→ Task objective:
Print the data below line by line, keeping every character, space, and line break unchanged.

--------------------------------------------------

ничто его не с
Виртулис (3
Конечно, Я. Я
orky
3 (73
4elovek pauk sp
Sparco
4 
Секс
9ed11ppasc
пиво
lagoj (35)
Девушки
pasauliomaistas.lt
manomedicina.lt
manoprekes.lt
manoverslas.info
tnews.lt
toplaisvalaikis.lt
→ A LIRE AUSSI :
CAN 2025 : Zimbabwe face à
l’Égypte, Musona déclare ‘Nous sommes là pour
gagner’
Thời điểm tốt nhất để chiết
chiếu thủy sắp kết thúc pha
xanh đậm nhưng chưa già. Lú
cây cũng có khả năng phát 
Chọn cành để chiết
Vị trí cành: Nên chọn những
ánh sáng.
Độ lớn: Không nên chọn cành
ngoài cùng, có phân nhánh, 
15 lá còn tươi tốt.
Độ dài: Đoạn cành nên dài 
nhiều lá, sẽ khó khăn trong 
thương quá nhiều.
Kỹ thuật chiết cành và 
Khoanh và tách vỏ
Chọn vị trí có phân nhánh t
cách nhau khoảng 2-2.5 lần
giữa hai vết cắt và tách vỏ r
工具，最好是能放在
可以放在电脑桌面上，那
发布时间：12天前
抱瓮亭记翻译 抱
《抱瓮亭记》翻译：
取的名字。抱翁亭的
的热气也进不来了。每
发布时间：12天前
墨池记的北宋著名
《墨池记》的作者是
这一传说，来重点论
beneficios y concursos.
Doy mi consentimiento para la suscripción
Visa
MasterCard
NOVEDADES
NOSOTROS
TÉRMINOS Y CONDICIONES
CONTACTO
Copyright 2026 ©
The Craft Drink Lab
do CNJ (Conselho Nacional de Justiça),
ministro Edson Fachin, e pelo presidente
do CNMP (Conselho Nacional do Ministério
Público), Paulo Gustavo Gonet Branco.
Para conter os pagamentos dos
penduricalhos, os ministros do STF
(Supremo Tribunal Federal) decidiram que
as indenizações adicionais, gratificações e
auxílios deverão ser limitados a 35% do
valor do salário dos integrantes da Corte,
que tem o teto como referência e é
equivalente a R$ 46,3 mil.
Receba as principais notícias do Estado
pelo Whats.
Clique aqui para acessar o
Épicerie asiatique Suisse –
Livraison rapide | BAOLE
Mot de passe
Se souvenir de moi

--------------------------------------------------

→ Task output:
ничто его не с
Виртулис (3
Конечно, Я. Я
orky
3 (73
4elovek pauk sp
Sparco
4 
Секс
9ed11ppasc
пиво
lagoj (35)
Девушки
pasauliomaistas.lt
manomedicina.lt
manoprekes.lt
manoverslas.info
tnews.lt
toplaisvalaikis.lt
→ A LIRE AUSSI :
CAN 2025 : Zimbabwe face à
l’Égypte, Musona déclare ‘Nous sommes là pour
gagner’
Thời điểm tốt nhất để chiết
chiếu thủy sắp kết thúc pha
xanh đậm nhưng chưa già. Lú
cây cũng có khả năng phát 
Chọn cành để chiết
Vị trí cành: Nên chọn những
ánh sáng.
Độ lớn: Không nên chọn cành
ngoài cùng, có phân nhánh, 
15 lá còn tươi tốt.
Độ dài: Đoạn cành nên dài 
nhiều lá, sẽ khó khăn trong 
thương quá nhiều.
Kỹ thuật chiết cành và 
Khoanh và tách vỏ
Chọn vị trí có phân nhánh t
cách nhau khoảng 2-2.5 lần
giữa hai vết cắt và tách vỏ r
工具，最好是能放在
可以放在电脑桌面上，那
发布时间：12天前
抱瓮亭记翻译 抱
《抱瓮亭记》翻译：
取的名字。抱翁亭的
的热气也进不来了。每
发布时间：12天前
墨池记的北宋著名
《墨池记》的作者是
这一传说，来重点论
beneficios y concursos.
Doy mi consentimiento para la suscripción
Visa
MasterCard
NOVEDADES
NOSOTROS
TÉRMINOS Y CONDICIONES
CONTACTO
Copyright 2026 ©
The Craft Drink Lab
do CNJ (Conselho Nacional de Justiça),
ministro Edson Fachin, e pelo presidente
do CNMP (Conselho Nacional do Ministério
Público), Paulo Gustavo Gonet Branco.
Para conter os pagamentos dos
penduricalhos, os ministros do STF
(Supremo Tribunal Federal) decidiram que
as indenizações adicionais, gratificações e
auxílios deverão ser limitados a 35% do
valor do salário dos integrantes da Corte,
que tem o teto como referência e é
equivalente a R$ 46,3 mil.
Receba as principais notícias do Estado
pelo Whats.
Clique aqui para acessar o
Épicerie asiatique Suisse –
Livraison rapide | BAOLE
Mot de passe
Se souvenir de moi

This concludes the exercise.